Koothan is a 2018 Indian Tamil-language musical film written and directed by Venky AL. The film stars newcomers Raj Kumar and Srijita Ghosh while Nagendra Prasad plays the main antagonist. Koothan released to negative reviews whereas its dance sequences were praised.

Plot 
Raana (Raj Kumar) is a dancer who earns his living by doing several shows. His mother (Urvashi), a junior artiste in films, is a nightmare for filmmakers, thanks to her terrible acting skills. He once happens to meet Srilakshmi (Srijita Ghosh), another dancer, at a competition held in the city, where the latter makes her presence only to settle some personal scores with Krishna (Nagendra Prasad).

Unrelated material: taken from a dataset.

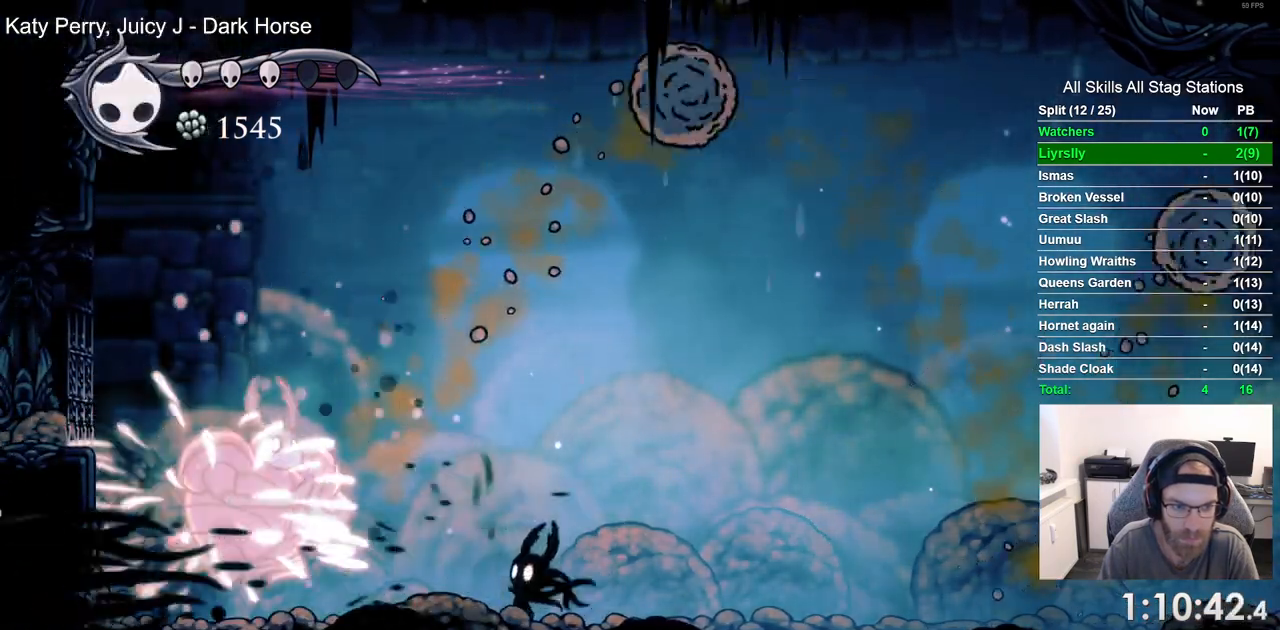
{"dt_ms": 1000, "buttons": ["CROSS"], "left_stick": "center", "right_stick": "center"}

Raana and Srilakshmi become close eventually after meeting a couple of times.

Cast
Raj Kumar as Raana, head of the Battery Boys dance team
 Nagendra Prasad as Krishna, the main antagonist
Srijita Ghosh as Srilakshmi
 Kira Narayanan as Devi, Srilakshmi's sister
 K. Bhagyaraj
 Urvashi as Kalairasi, Raana's mother
 Sonal Singh as Dimple, a member of the Battery Boys dance team
 Ashmini Balakrishnan as Apoorva, Srilakshmi's friend
 Sriranjini
 Renuka
 Manobala as Film Director
 Ramki as himself
 Junior Balaiah

Reception 
A critic from The Times of India gave the film one-and-a-half out of five stars and wrote that "The film, except for a few dance movements and the performances of Rajkumar and Nagendra Prasad, is a tiresome watch".